Upaya lain yang patut dilakukan adalah dengan penempatan pasukan perdamaian di wilayah ossetia selatan. Jika kita melihat pada peta pada Koran Tempo (9/8), terlihat bahwa zona penyangga (buffer area) yang ditentukan oleh PBB terletak di sebelah Barat Georgia, dekat perbatasan Abkhazia.
Seharusnya, dengan melihat peperangan yang terjadi, pasukan perdamaian PBB juga ditempatkan di osetia selatan dengan basis daerah sekitar Gori dan Tskhinvali. Apalagi Rusia, seperti dikabarkan oleh Antara (9/8), telah menghujani kota Gori dan daerah sekitar Kareli dengan serangkaian serangan udara.
Selain itu, penulis juga berpendapat sebaiknya NATO tidak terburu-buru turut campur dalam konflik ini. Sebagaimana diketahui, Georgia dan Ukraina—negara bekas Uni Sovyet lain—juga berpolemik dengan Rusia mengenai gagasan mereka untuk masuk ke NATO. Sebaiknya, NATO memberi porsi kepada Uni Eropa untuk membicarakan hal ini dalam sebuah konferensi setingkat menteri agar peperangan dapat berakhir.
Pintu Damai Masih Terbuka!
Adanya peperangan antara Georgia dan Rusia telah membuka mata dunia bahwa kaukasus masih belum sepenuhnya steril dari konflik. Untuk itu, prospek perdamaian yang ada di depan mata harus terus dikembangkan menuju tata dunia yang damai dan berkeadilan.
Penulis hanya berharap, resolusi konflik dalam peperangan ini dapat membawa hasil yang berarti. Salam Damai dari Banjarmasin!

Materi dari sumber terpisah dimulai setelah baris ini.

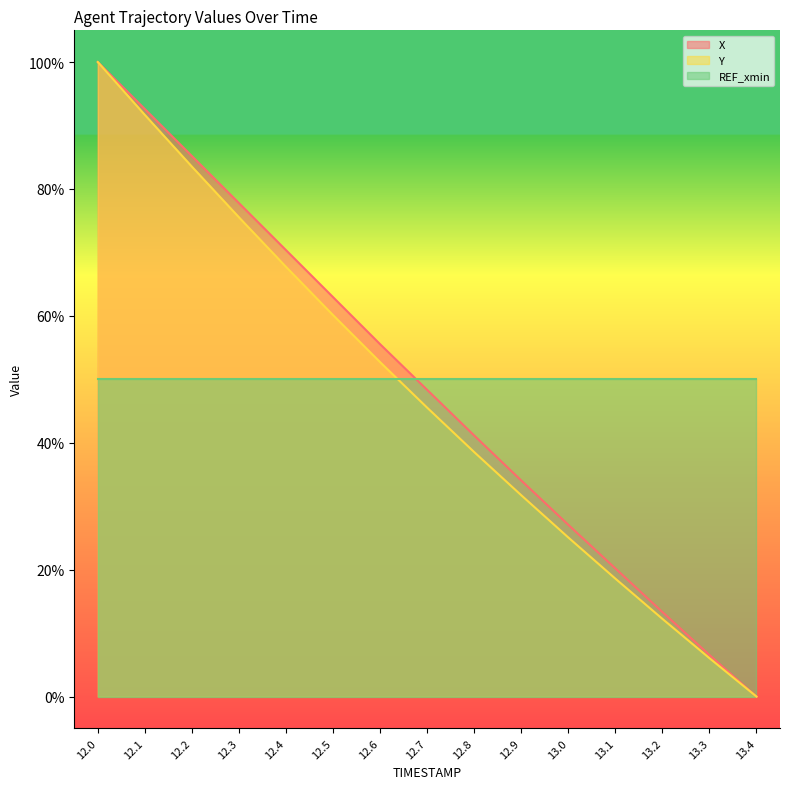

At which label does X first exceed 48?

12.0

*) Mr. Ban-Ki-Moon, pikirkanlah untuk mengalihkan pandangan anda sejenak dari Nuklir Iran yang sebenarnya untuk kepentingan damai ke peperangan ini. Pikirkan, berapa banyak warga sipil yang harus dikorbankan demi kepentingan minyak di Asia Tengah ini? Pikirkan, berapa kerugian yang harus diderita oleh kedua negara dengan peperangan ini? Save Civil Supremacy!